EXERCISE BRIEF ::
Copy the items from the start through the line containing "All Rights Reserved.", inclusive, switching "2026" to "2027" and keeping everything else the same. Leave the pictures out.

DATASET Start Marker

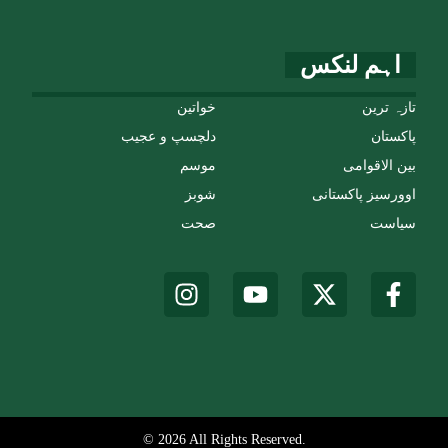
اہم لنکس
تازہ ترین
خواتین
پاکستان
دلچسپ و عجیب
بین الاقوامی
موسم
اوورسیز پاکستانی
شوبز
سیاست
صحت
© 2026 All Rights Reserved.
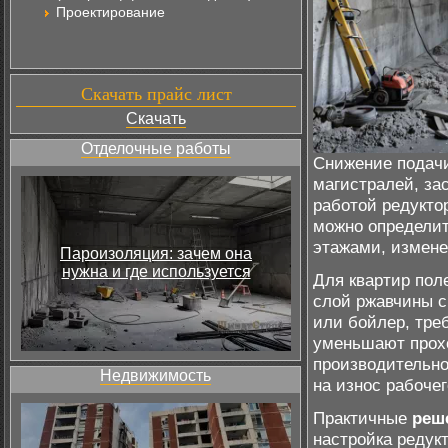
Проектирование
Скачать прайс лист
Скачать
Отделочные работы
Снижение подачи
магистралей, за
работой редукто
можно определит
этажами, измене
Пароизоляция: зачем она
нужна и где используется
Для квартир пол
слой ржавчины с
или бойлер, тре
уменьшают прохо
производительно
Недвижимость
на износ рабоче
Практичные
реш
настройка редукт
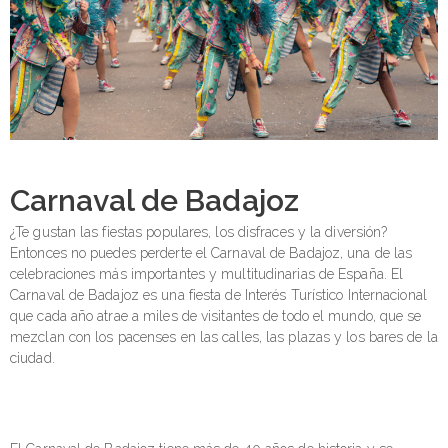
Carnaval de Badajoz
¿Te gustan las fiestas populares, los disfraces y la diversión?
Entonces no puedes perderte el Carnaval de Badajoz, una de las
celebraciones más importantes y multitudinarias de España. El
Carnaval de Badajoz es una fiesta de Interés Turístico Internacional
que cada año atrae a miles de visitantes de todo el mundo, que se
mezclan con los pacenses en las calles, las plazas y los bares de la
ciudad.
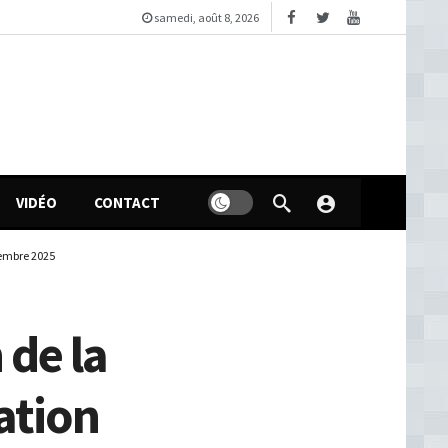
samedi, août 8, 2026
VIDÉO
CONTACT
écembre 2025
 de la
ration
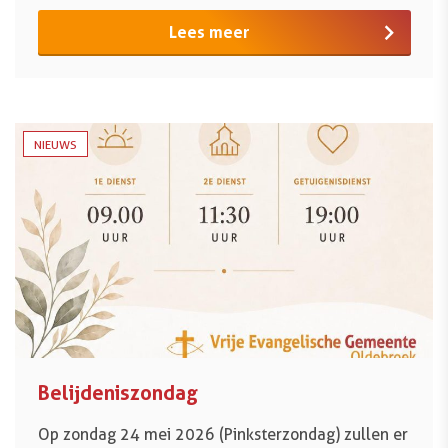
Lees meer
NIEUWS
Belijdeniszondag
Op zondag 24 mei 2026 (Pinksterzondag) zullen er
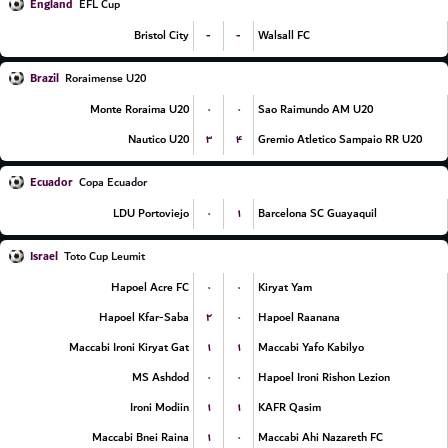
England
EFL Cup
-
-
Bristol City
Walsall FC
Brazil
Roraimense U20
۰
۰
Monte Roraima U20
Sao Raimundo AM U20
۳
۴
Nautico U20
Gremio Atletico Sampaio RR U20
Ecuador
Copa Ecuador
۰
۱
LDU Portoviejo
Barcelona SC Guayaquil
Israel
Toto Cup Leumit
۰
۰
Hapoel Acre FC
Kiryat Yam
۲
۰
Hapoel Kfar-Saba
Hapoel Raanana
۱
۱
Maccabi Ironi Kiryat Gat
Maccabi Yafo Kabilyo
۰
۰
MS Ashdod
Hapoel Ironi Rishon Lezion
۱
۱
Ironi Modiin
KAFR Qasim
۱
۰
Maccabi Bnei Raina
Maccabi Ahi Nazareth FC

DATASET End Marker

SOLUTION ::
اہم لنکس
تازہ ترین
خواتین
پاکستان
دلچسپ و عجیب
بین الاقوامی
موسم
اوورسیز پاکستانی
شوبز
سیاست
صحت
© 2027 All Rights Reserved.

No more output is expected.